Verilen Metin ::
....

Yarının ana gündem maddesi olan Fed'in Jackson Hole sempozyumundaki konuşmalar öncesinde dikkatler bugün Türkiye'ye çevrilecek. Türkiye Merkez Bankası'nın daha ortodoks bir politikaya geri dönerek politika sıkılaştırmasını hızlandırıp hızlandırmayacağına odaklanılacak. Konsensüs muhtemelen hayır diyor. Diğer taraftan bugün istihdam odaklı olarak doların sabit kalması bekleniyor
ABD DOLARI: İstihdam piyasasına odaklanıyor
Dolar ve ABD tahvilleri dün, yıllık gösterge revizyonunun (Mart 2023'e kadar) bildirilen ABD istihdam büyüme rakamlarından 306.000'i düşürmesiyle en yüksek seviyelerinden geriledi. Aslında birçok beklenti 500,000'lik bir azalma yönündeydi. Piyasa tepkisi (ABD getiri eğrisinde 10bp'lik bir düşüş) biraz abartılı görünse de belki de istihdam hikayesinin şu anda ABD'nin en önemli değişkeni olduğunu hatırlatıyor. Diğer bir deyişle, ABD'de enflasyonun düşmesi memnuniyet verici, ancak işsizlik oranı düşük seviyelerde kalır ve tüketim güçlü seyrini sürdürürse, enflasyon hiçbir zaman sürdürülebilir bir şekilde %2'ye ulaşamayabilir.
Bu nedenle, bugün açıklanacak olan haftalık ilk işsizlik başvuruları verisine dikkat edin. 250.000 seviyesine doğru bir yükseliş ABD getirileri ve dolar üzerinde hafif bir baskı yaratabilir. Ancak, Federal Rezerv Başkanı Jerome Powell'ın yarın Fed'in Jackson Hole sempozyumunda yapacağı konuşmadan önce büyük hareketler beklemiyoruz.
Risk ortamının bugün biraz daha iyi olduğu göz önüne alındığında - Nvidia'nın sonuçlarının teknoloji patlamasını canlı tutmasıyla - DXY 103,15 ila 103,50 aralığında hafif bir taleple işlem görebilir.

....

Çıkarılan Veriler ::
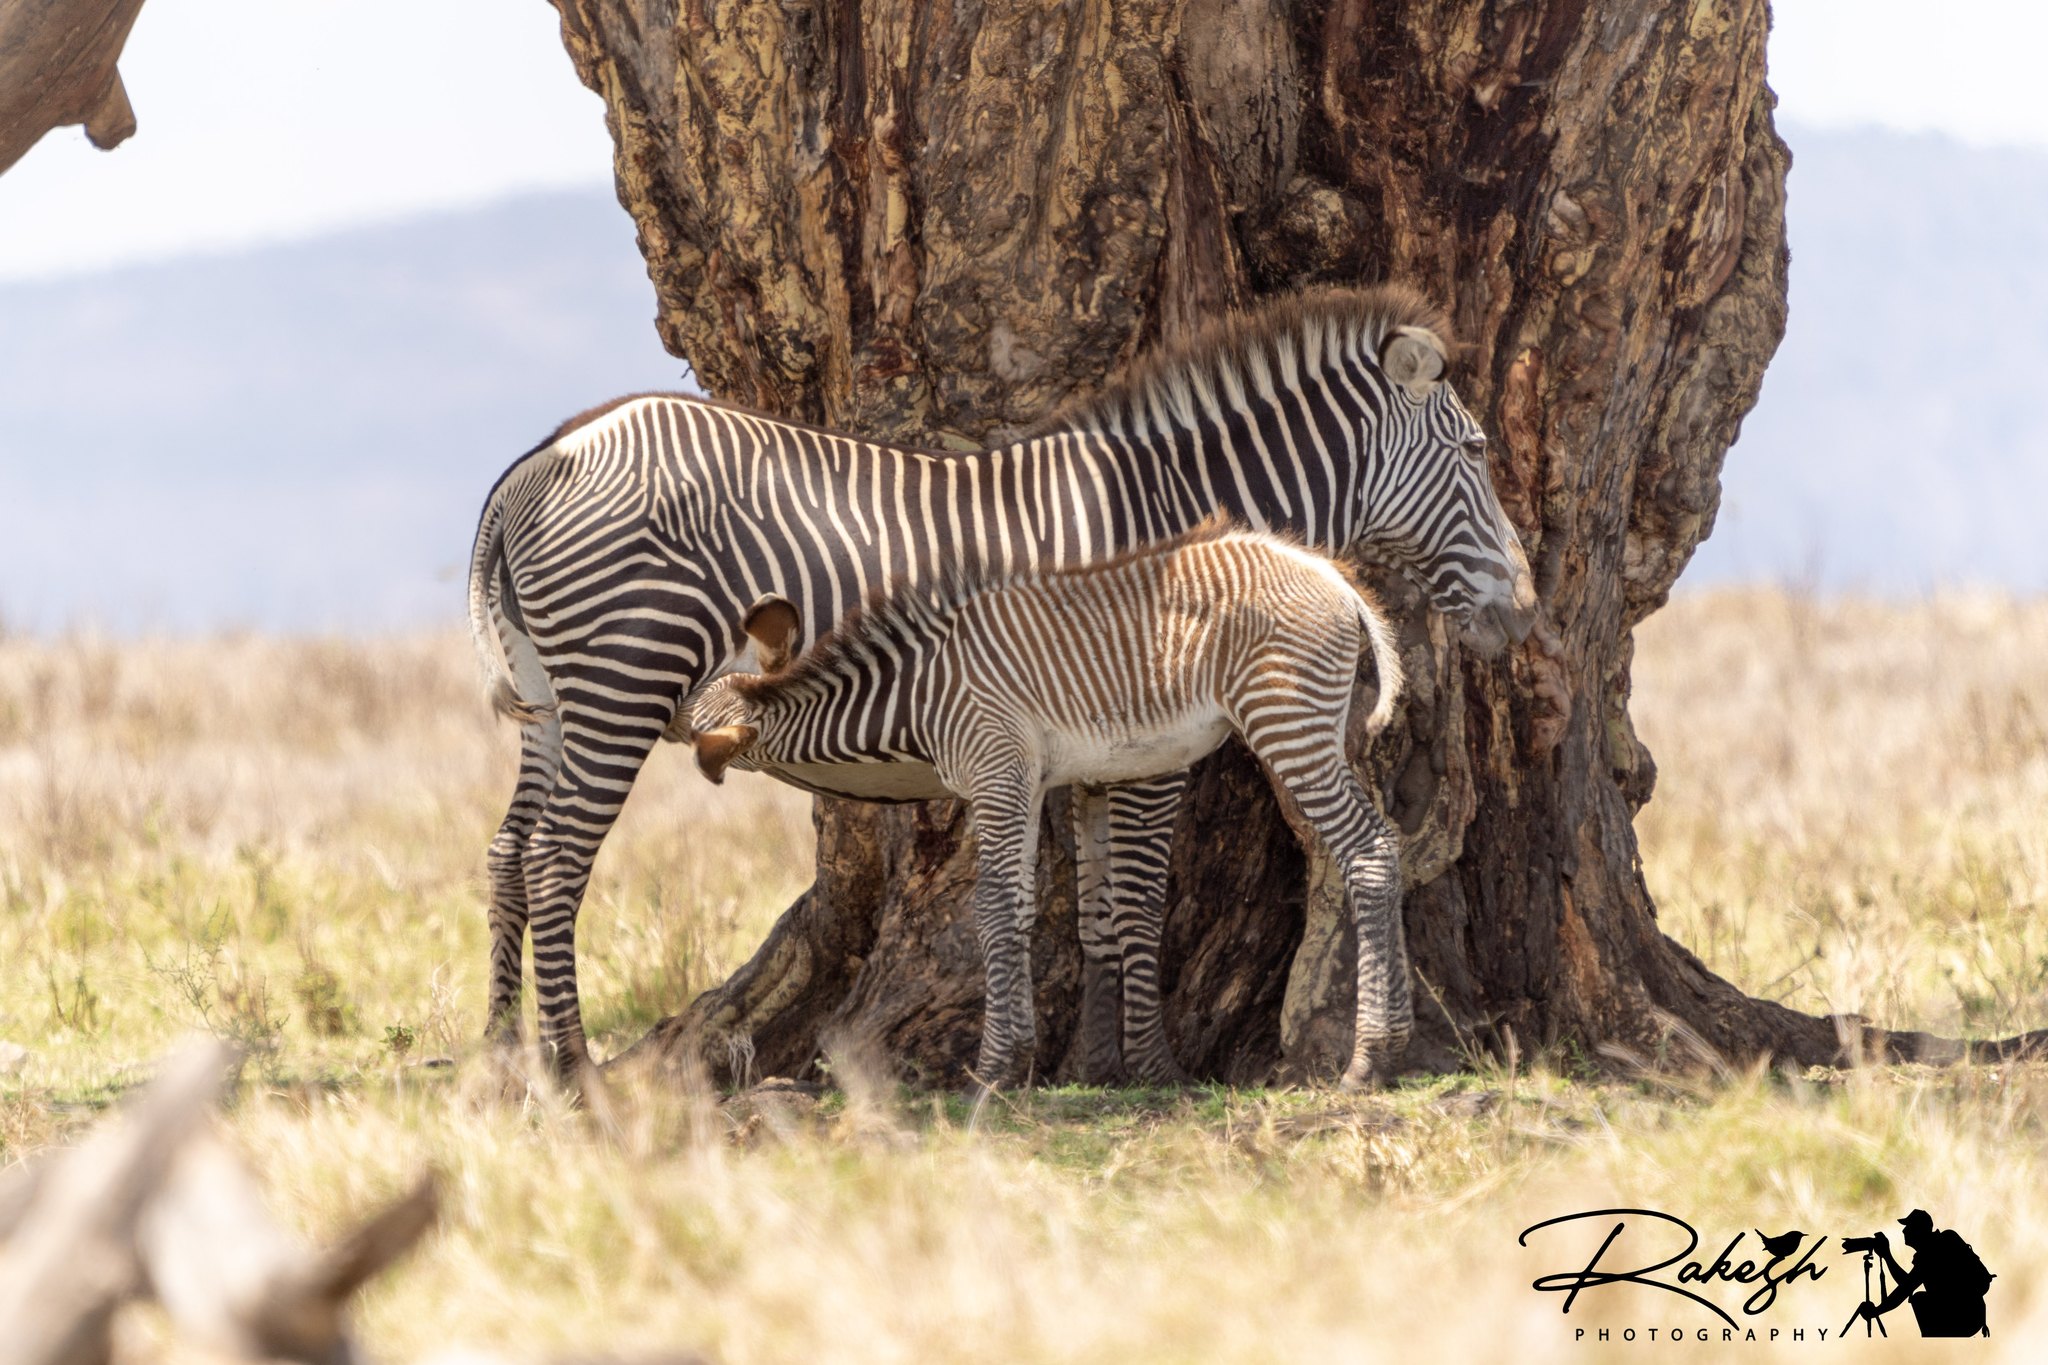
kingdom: Animalia
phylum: Chordata
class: Mammalia
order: Perissodactyla
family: Equidae
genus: Equus
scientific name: Equus grevyi
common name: Grevy's zebra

....

Alıştırma Görevleri ::
a) Piyasa yorumunda "Dolar ve ABD tahvilleri dün" sözleriyle başlayan paragrafı, temel bilgilerini koruyarak daha kısa bir biçimde yeniden yazınız.
b) Kayıtlarda "class: Mammalia" ifadesini içeren satırdan başlayıp kayıtların sonuna kadar uzanan satırları, iki uç da dahil olmak üzere, olduğu gibi yazıya geçiriniz.

Alıştırma Cevapları ::
a) Yıllık gösterge revizyonu, Mart 2023'e kadar bildirilen ABD istihdam büyüme rakamlarından 306.000'i düşürünce dolar ve ABD tahvilleri dün en yüksek seviyelerinden geriledi. Oysa birçok beklenti 500.000'lik bir azalma yönündeydi. ABD getiri eğrisindeki 10bp'lik düşüş biraz abartılı görünse de istihdamın şu anda ABD'nin en önemli değişkeni olduğunu hatırlatıyor. Enflasyonun düşmesi memnuniyet verici olsa da işsizlik oranı düşük kalır ve tüketim güçlü seyrederse enflasyon hiçbir zaman sürdürülebilir biçimde %2'ye ulaşamayabilir.

b)
class: Mammalia
order: Perissodactyla
family: Equidae
genus: Equus
scientific name: Equus grevyi
common name: Grevy's zebra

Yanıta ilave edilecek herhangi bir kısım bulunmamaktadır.